Étapes de l'exercice>
A: Traduisez en anglais cette phrase du texte sur les réseaux sociaux : « La médiocrité érigée au rang de valeur sociale, voilà la grande réussite des réseaux sociaux ! »
B: Reprenez le texte sur les réseaux sociaux et rédigez la suite après sa dernière phrase.

Extrait de page>
■ ■ ■ ■ ■ ■ ■
Les réseaux sociaux dans l’ombre de Big Brother


Le grand déshabillage de l’insignifiance


L’indécence ne consiste pas à parler de sujets tabous ou choquant la soi-disant bienséance. L’indécence consiste à parler de soi et à se répandre dans la plus grande inconsistance.

La médiocrité érigée au rang de valeur sociale, voilà la grande réussite des réseaux sociaux !

Du mariage du cousin à la première couche du nouveau-né en passant par le dernier week-end à la campagne, le citoyen lambda se déboutonne et se déculotte en public dans un nouvel exercice d’écriture pornographique du quotidien, dans un style d’une affligeante banalité...

Hisser chacun sur le piédestal  sans relief de sa propre existence parvient à réaliser le tour de force de lui faire croire qu’il est une star en puissance, sous prétexte de remettre du lien social sur le Web... Voici la plus grande escroquerie des réseaux sociaux.

Mais leur plus grande victoire consiste dans un tour de passe-passe absolument phénoménal et infiniment pernicieux : en jouant sur notre narcissisme naturel et ce désir souvent inavoué de sortir de l’anonymat, ils sont  devenus la plus incroyable, la plus gigantesque base de données de renseignements individuels. Un système de fichage à l’échelon planétaire, librement consenti. Mieux : recherché, cultivé, régulièrement alimenté...
■ ■ ■ ■ ■ ■ ■
Jeu de données>

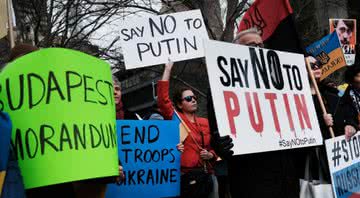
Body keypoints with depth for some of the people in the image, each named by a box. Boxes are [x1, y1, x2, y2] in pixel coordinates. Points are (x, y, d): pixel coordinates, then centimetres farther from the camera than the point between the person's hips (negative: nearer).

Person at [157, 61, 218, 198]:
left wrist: (211, 154, 1)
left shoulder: (205, 122, 15)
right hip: (186, 175, -5)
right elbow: (162, 99, -13)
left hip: (208, 174, 5)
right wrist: (167, 69, -12)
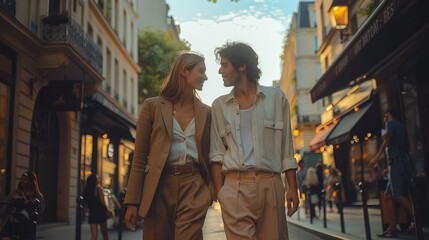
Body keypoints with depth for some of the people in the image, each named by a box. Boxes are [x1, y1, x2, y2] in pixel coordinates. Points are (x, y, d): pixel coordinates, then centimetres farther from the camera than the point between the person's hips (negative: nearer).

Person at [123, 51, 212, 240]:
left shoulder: (206, 112, 12)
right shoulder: (153, 106, 4)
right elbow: (139, 158, 2)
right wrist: (132, 202, -3)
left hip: (194, 187, 1)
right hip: (160, 186, -1)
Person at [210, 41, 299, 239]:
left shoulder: (276, 98, 7)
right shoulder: (219, 105, 11)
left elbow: (286, 149, 8)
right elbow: (217, 153, 7)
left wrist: (292, 188, 2)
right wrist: (219, 191, -4)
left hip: (270, 184, 0)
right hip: (234, 186, 1)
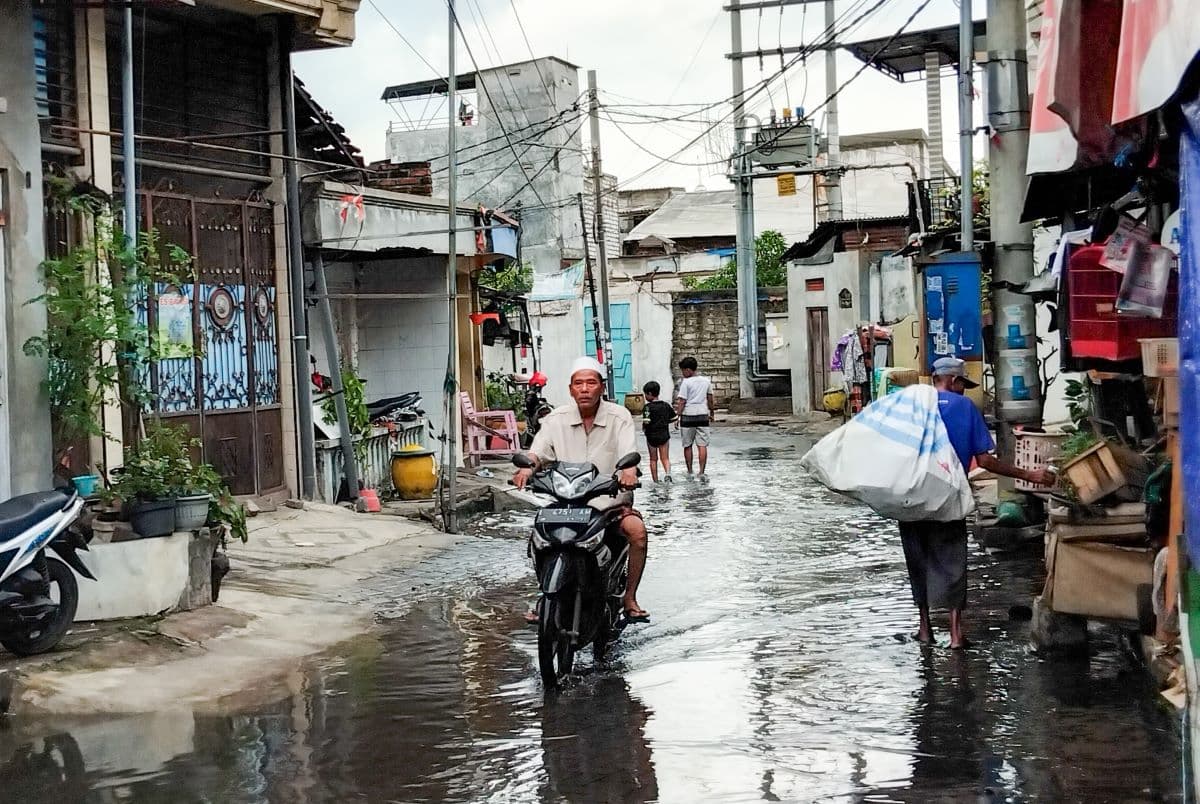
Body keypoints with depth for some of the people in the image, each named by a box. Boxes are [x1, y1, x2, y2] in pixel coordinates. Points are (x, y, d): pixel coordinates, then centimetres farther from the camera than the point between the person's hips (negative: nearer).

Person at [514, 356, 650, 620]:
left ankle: (629, 597, -11)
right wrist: (527, 468, -28)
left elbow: (629, 452, -14)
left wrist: (629, 470, -38)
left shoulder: (619, 417, -1)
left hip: (611, 499, -2)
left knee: (637, 530, -29)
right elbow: (538, 452, -4)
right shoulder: (556, 420, 5)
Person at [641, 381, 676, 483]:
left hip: (651, 436, -3)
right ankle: (668, 472, -20)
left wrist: (644, 428, -3)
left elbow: (646, 422, -23)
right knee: (665, 458, 6)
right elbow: (674, 418, 9)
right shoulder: (666, 406, 3)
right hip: (664, 435, 3)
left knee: (653, 459, 11)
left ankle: (655, 480, 14)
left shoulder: (647, 407, -13)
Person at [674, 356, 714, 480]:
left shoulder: (685, 382, -9)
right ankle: (702, 472, -7)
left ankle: (689, 472, 15)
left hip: (688, 416, -3)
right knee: (702, 445, 0)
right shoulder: (706, 381, 6)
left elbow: (682, 402, -11)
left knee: (687, 445, 10)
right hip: (703, 415, 3)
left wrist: (677, 415, -7)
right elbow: (710, 399, 13)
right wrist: (711, 413, 25)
■ ■ ■ ■ ■ ■ ■
Réponses attendues>
A: Mediocrity raised to the rank of a social value: that is the great success of social networks!

B:
L’œil qui voit tout


Qui aurait cru il y a quelques années encore qu’un jour viendrait où les citoyens considéreraient comme une activité délectable d’exposer au yeux de tous les joies et les affres de leur quotidien ?

On comprend mieux pourquoi les RG (Renseignements Généraux) ont fusionné  avec la DTS (Direction de la Surveillance du Territoire) en juillet 2008, pour devenir la DCRI (Direction Centrale du Renseignement Intérieur), et former à ce titre le plus important service de renseignement intérieur français...

Pour tirer le portrait de leurs concitoyens, connaître leur parcours, leurs intérêts, leurs opinions et leurs allégeances, plus besoin d’envoyer des agents sur le terrain ! Il suffit désormais de se connecter sur Facebook, Twitter et Cie pour y jeter les filets de la surveillance dans ce formidable vivier. C’est ici que la réalité dépasse la fiction et que Big Brother nous observe en s’esclaffant de notre naïveté !

Ces réseaux sociaux sont en train de surpasser les rêves les plus fous des services secrets : tout savoir sur tout le monde, sans sérum de vérité et sans tortures...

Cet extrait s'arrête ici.